-No professional or personal development. You are on your own on learning how to be an effective leader/manager.
-Low pay with low raises and capped raises for promotions. Pay is low even for retail and then raises are even lower. If you are promoted, the highest raise you can get is 8%. So, if you go from an hourly manager role to a salaried role in which they want you to work a min of 45 hours a week, it is actually a pay cut from your previous compensation.
-Horrible training almost exclusively on-line. All the training is on-line and is horribly amateur. Very little time and effort is put into properly training individuals.
-Horrible support from corporate and/or district management. Mostly all that happens is unfunded mandates for more and more with less and less.
-No investment in facilities. Even 'new' stores look old, run down, and ghetto.
-Archaic computer systems and software. You would think a retail org with over a 1,000 stores would have invested in some equipment that would save time and money. Countless times where customers are frustrated with the 'PALS' program because of information not updating after being updated.

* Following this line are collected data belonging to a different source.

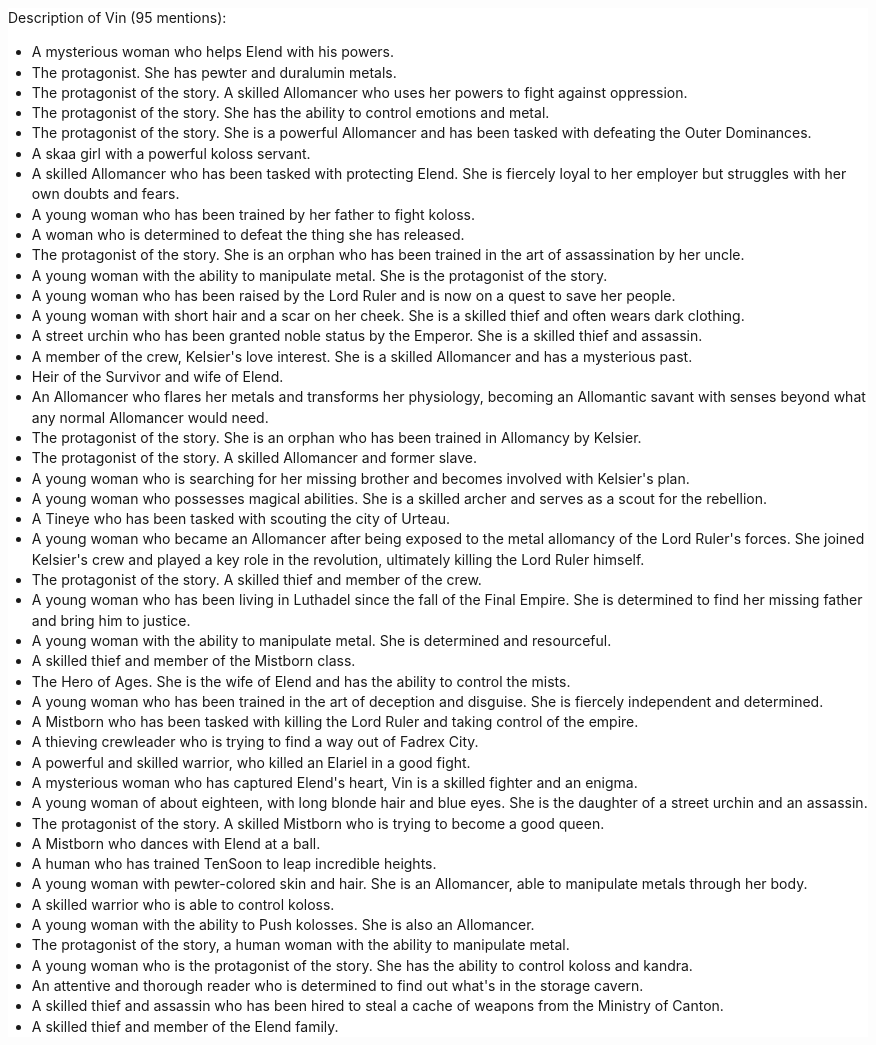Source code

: Description of Vin (95 mentions):

- A mysterious woman who helps Elend with his powers.
- The protagonist. She has pewter and duralumin metals.
- The protagonist of the story. A skilled Allomancer who uses her powers to fight against oppression.
- The protagonist of the story. She has the ability to control emotions and metal.
- The protagonist of the story. She is a powerful Allomancer and has been tasked with defeating the Outer Dominances.
- A skaa girl with a powerful koloss servant.
- A skilled Allomancer who has been tasked with protecting Elend. She is fiercely loyal to her employer but struggles with her own doubts and fears.
- A young woman who has been trained by her father to fight koloss.
- A woman who is determined to defeat the thing she has released.
- The protagonist of the story. She is an orphan who has been trained in the art of assassination by her uncle.
- A young woman with the ability to manipulate metal. She is the protagonist of the story.
- A young woman who has been raised by the Lord Ruler and is now on a quest to save her people.
- A young woman with short hair and a scar on her cheek. She is a skilled thief and often wears dark clothing.
- A street urchin who has been granted noble status by the Emperor. She is a skilled thief and assassin.
- A member of the crew, Kelsier's love interest. She is a skilled Allomancer and has a mysterious past.
- Heir of the Survivor and wife of Elend.
- An Allomancer who flares her metals and transforms her physiology, becoming an Allomantic savant with senses beyond what any normal Allomancer would need.
- The protagonist of the story. She is an orphan who has been trained in Allomancy by Kelsier.
- The protagonist of the story. A skilled Allomancer and former slave.
- A young woman who is searching for her missing brother and becomes involved with Kelsier's plan.
- A young woman who possesses magical abilities. She is a skilled archer and serves as a scout for the rebellion.
- A Tineye who has been tasked with scouting the city of Urteau.
- A young woman who became an Allomancer after being exposed to the metal allomancy of the Lord Ruler's forces. She joined Kelsier's crew and played a key role in the revolution, ultimately killing the Lord Ruler himself.
- The protagonist of the story. A skilled thief and member of the crew.
- A young woman who has been living in Luthadel since the fall of the Final Empire. She is determined to find her missing father and bring him to justice.
- A young woman with the ability to manipulate metal. She is determined and resourceful.
- A skilled thief and member of the Mistborn class.
- The Hero of Ages. She is the wife of Elend and has the ability to control the mists.
- A young woman who has been trained in the art of deception and disguise. She is fiercely independent and determined.
- A Mistborn who has been tasked with killing the Lord Ruler and taking control of the empire.
- A thieving crewleader who is trying to find a way out of Fadrex City.
- A powerful and skilled warrior, who killed an Elariel in a good fight.
- A mysterious woman who has captured Elend's heart, Vin is a skilled fighter and an enigma.
- A young woman of about eighteen, with long blonde hair and blue eyes. She is the daughter of a street urchin and an assassin.
- The protagonist of the story. A skilled Mistborn who is trying to become a good queen.
- A Mistborn who dances with Elend at a ball.
- A human who has trained TenSoon to leap incredible heights.
- A young woman with pewter-colored skin and hair. She is an Allomancer, able to manipulate metals through her body.
- A skilled warrior who is able to control koloss.
- A young woman with the ability to Push kolosses. She is also an Allomancer.
- The protagonist of the story, a human woman with the ability to manipulate metal.
- A young woman who is the protagonist of the story. She has the ability to control koloss and kandra.
- An attentive and thorough reader who is determined to find out what's in the storage cavern.
- A skilled thief and assassin who has been hired to steal a cache of weapons from the Ministry of Canton.
- A skilled thief and member of the Elend family.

-Store personnel are treated like children. e.g. there are two computers at the store. An 'office' computer and a ' training' computer. You have to be on the right computer to access certain things. You can not access 'store mail' (there is no real email nor is it personalized) at the training computer and you can not access instructional video on how to do a product reset in the office.
-Cleaning and maintenance of animals.
-Only Thanksgiving and Christmas are closed. Easter was dead, but hey, there are sunk costs there and when you do not pay labor anything, even a handful of customers pays off.
-All the same negatives of other retail work.